List each distinct email address in the PETSc mailing-list thread on Kokkos/Crusher performance below, one per line, in the same form the thread uses.

_Excerpt provided:_
---
[petsc-dev] Kokkos/Crusher perforance
Justin Chang
jychang48 at gmail.com
Mon Jan 24 13:57:13 CST 2022
My name has been called.
Mark, if you're having issues with Crusher, please contact Veronica Vergara
(vergaravg at ornl.gov). You can cc me (justin.chang at amd.com) in those emails
On Mon, Jan 24, 2022 at 1:49 PM Barry Smith <bsmith at petsc.dev> wrote:
>
>
> On Jan 24, 2022, at 2:46 PM, Mark Adams <mfadams at lbl.gov> wrote:
>
> Yea, CG/Jacobi is as close to a benchmark code as we could want. I could
> run this on one processor to get cleaner numbers.
>
> Is there a designated ECP technical support contact?
>
>
> Mark, you've forgotten you work for DOE. There isn't a non-ECP
> technical support contact.
>
> But if this is an AMD machine then maybe contact Matt's student Justin
> Chang?
>
>
>
>
>
> On Mon, Jan 24, 2022 at 2:18 PM Barry Smith <bsmith at petsc.dev> wrote:
>
>>
>> I think you should contact the crusher ECP technical support team and
>> tell them you are getting dismel performance and ask if you should expect
>> better. Don't waste time flogging a dead horse.
>>
>> On Jan 24, 2022, at 2:16 PM, Matthew Knepley <knepley at gmail.com> wrote:
>>
>> On Mon, Jan 24, 2022 at 2:11 PM Junchao Zhang <junchao.zhang at gmail.com>
>> wrote:
>>
>>>
>>>
>>> On Mon, Jan 24, 2022 at 12:55 PM Mark Adams <mfadams at lbl.gov> wrote:
>>>
>>>>
>>>>
>>>> On Mon, Jan 24, 2022 at 1:38 PM Junchao Zhang <junchao.zhang at gmail.com>
>>>> wrote:
>>>>
>>>>> Mark, I think you can benchmark individual vector operations, and once
>>>>> we get reasonable profiling results, we can move to solvers etc.
>>>>>
>>>>
>>>> Can you suggest a code to run or are you suggesting making a vector
>>>> benchmark code?
---
_Data supplied:_
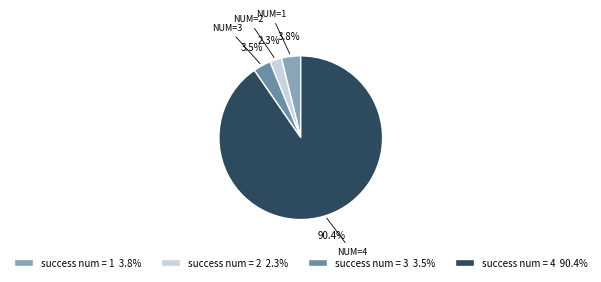

How many segments does this pie chart have?

4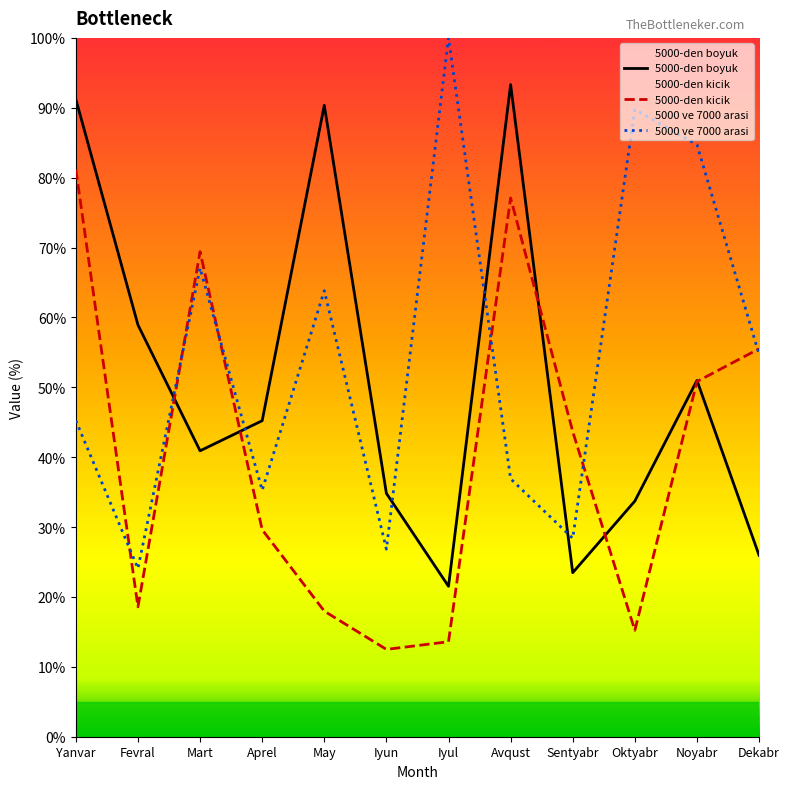

How many lines are shown in the chart?

3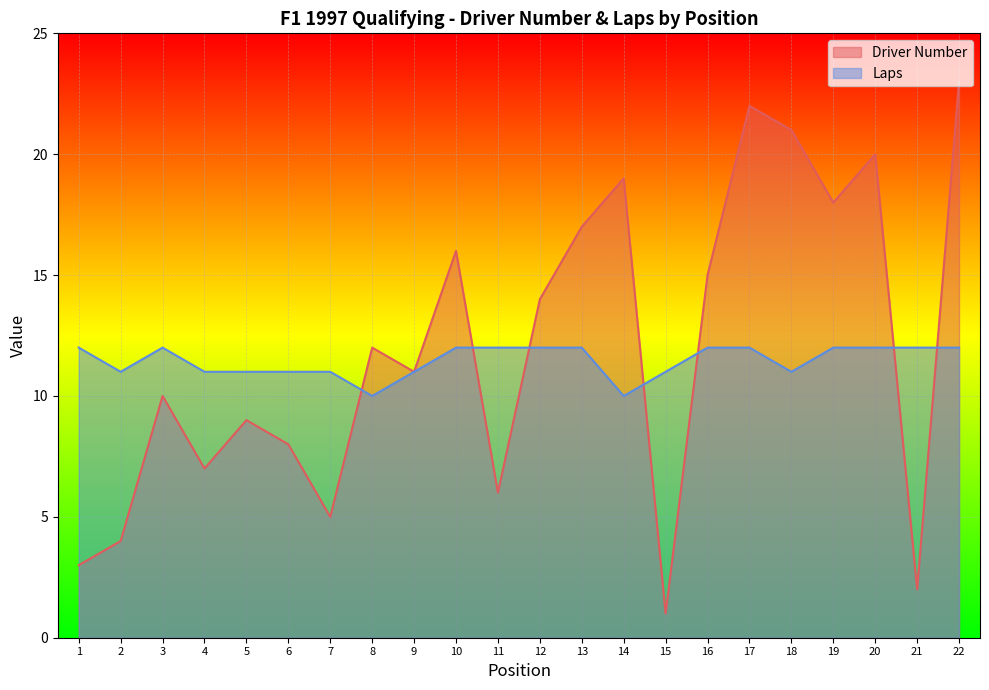

What is the sum of all Laps values?

252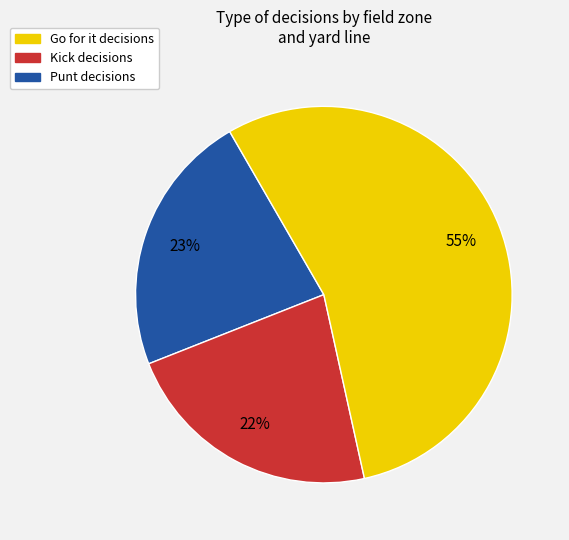

To the nearest percent, what is the average slice percentage?

33%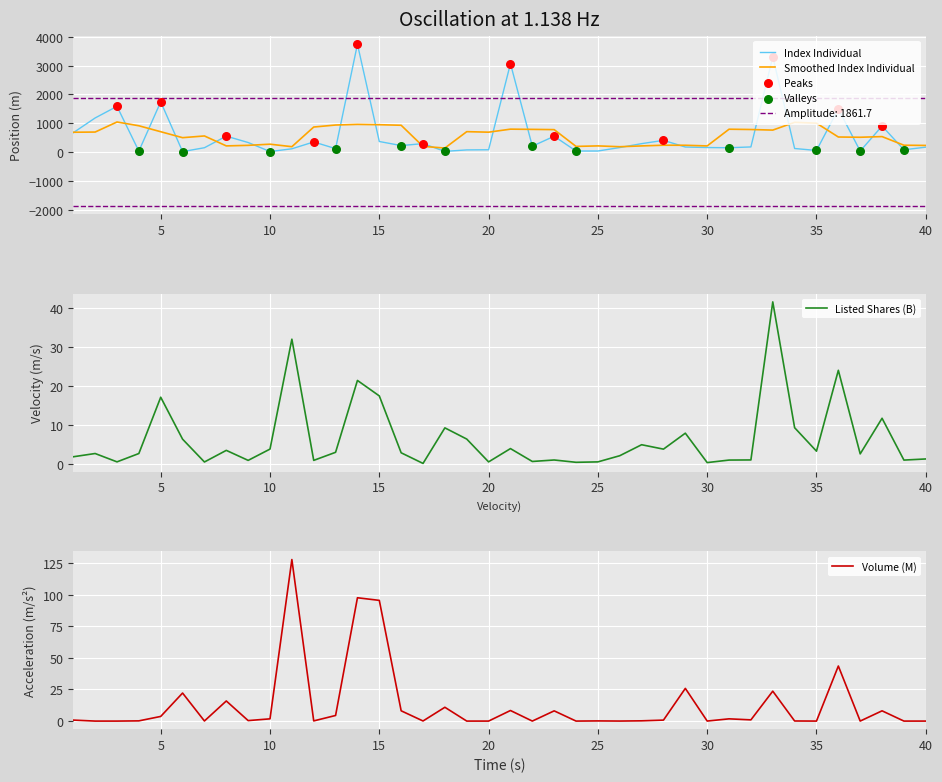

Is the value of Volume at 3 greater than the value of Weight For Index at 31?

No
---
_Written solution:_
jychang48 at gmail.com
vergaravg at ornl.gov
justin.chang at amd.com
bsmith at petsc.dev
mfadams at lbl.gov
knepley at gmail.com
junchao.zhang at gmail.com